Trial Adjournment Applications

Trial Adjournment Applications

Henderson v Fisher 2020 BCSC 886 dealt with a contested adjournment application re  a trial due to the unavailability of the defence counsel for a long time.

The court refused to grant the adjournment and reviewed the law relating to adjournment applications.

The relevant aspects of Rule 12-1 state as follows:

(6) Promptly after filing a notice of trial, the filing party must serve a copy of the filed notice of trial on all parties of record.
(7) If a party on whom a notice of trial is served under subrule (6) objects to the trial date set out in that notice of trial, the party must, within 21 days after service of the notice of trial,
(a) request a case planning conference, or
(b) make an application to the court to have the trial rescheduled.

(9) The court may

(a) order the adjournment of a trial,
(b) fix the date of trial of a proceeding,
(c) fix the date of trial of an issue in a proceeding, or
(d) order that a trial take precedence over another trial.

Whether to adjourn a trial is a discretionary decision. Factors that may be considered on such an application include:

a) the history of the matter, including any deliberate delay or misuse of the court process;
b) the grounds, explanation and reasonableness of the request, including the availability of the parties, their counsel, and any witnesses;
c) the timeliness of the request;
d) the potential prejudice to the parties;
e) the right to a fair trial; and
f) the proper administration of justice, including the interest in the early resolution of disputes.

Navarro v. Doig River First Nation, 2015 BCSC 2173 at paras. 18–20; The Owners, Strata Plan VR 2000 v. Shaw, 1999 CanLII 6154 (B.C.S.C.) [Strata Plan VR 2000] at para. 26; Novak v. Bond, 1998 CanLII 6687 (B.C.S.C.); NMH Holdings Ltd. v. The Crestmark Developments Limited Partnership, 2011 BCSC 496 at paras. 29–32.

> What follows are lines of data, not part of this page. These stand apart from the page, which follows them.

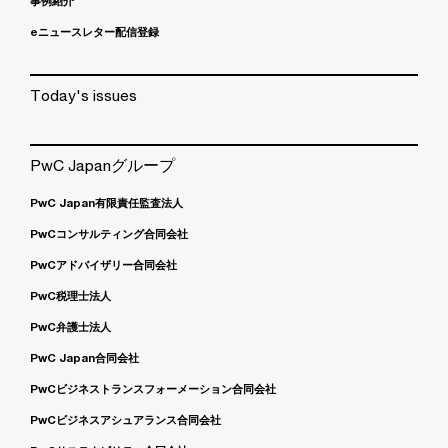
事例紹介
eニュースレター配信登録
Today's issues
PwC Japanグループ
PwC Japan有限責任監査法人
PwCコンサルティング合同会社
PwCアドバイザリー合同会社
PwC税理士法人
PwC弁護士法人
PwC Japan合同会社
PwCビジネストランスフォーメーション合同会社
PwCビジネスアシュアランス合同会社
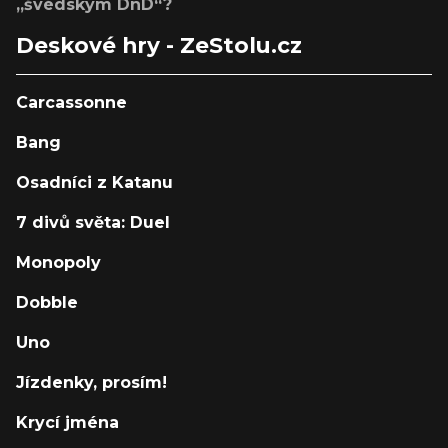
„švédským DnD“?
Deskové hry - ZeStolu.cz
Carcassonne
Bang
Osadníci z Katanu
7 divů světa: Duel
Monopoly
Dobble
Uno
Jízdenky, prosím!
Krycí jména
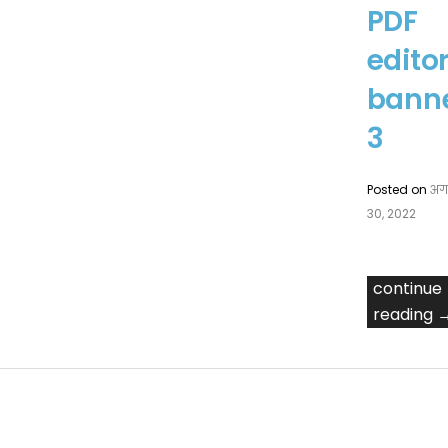
PDF
edito
bann
3
Posted on
अग
30, 2022
continue
reading 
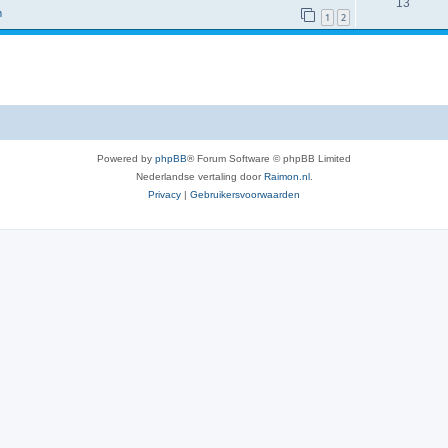
13
m
1
2
Powered by
phpBB
® Forum Software © phpBB Limited
Nederlandse vertaling door
Raimon.nl
.
Privacy
|
Gebruikersvoorwaarden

Right to counsel of choice

In Thibodeau v. Stanevicius, 2006 BCSC 110, the court found that the adjournment request should be denied stating:

“The defendants argue that, like the defendant in Novak, they are entitled to have what may be a complicated and serious trial conducted by experienced counsel of their choice. That is a factor the court must consider in balancing the interests of the parties. However, this case is distinguishable from Novak.

The right to have counsel of your choice has to be read in the context of that counsel being available to conduct a trial in a somewhat reasonable period of time. A three-and-a-half-year delay simply does not meet that criteria.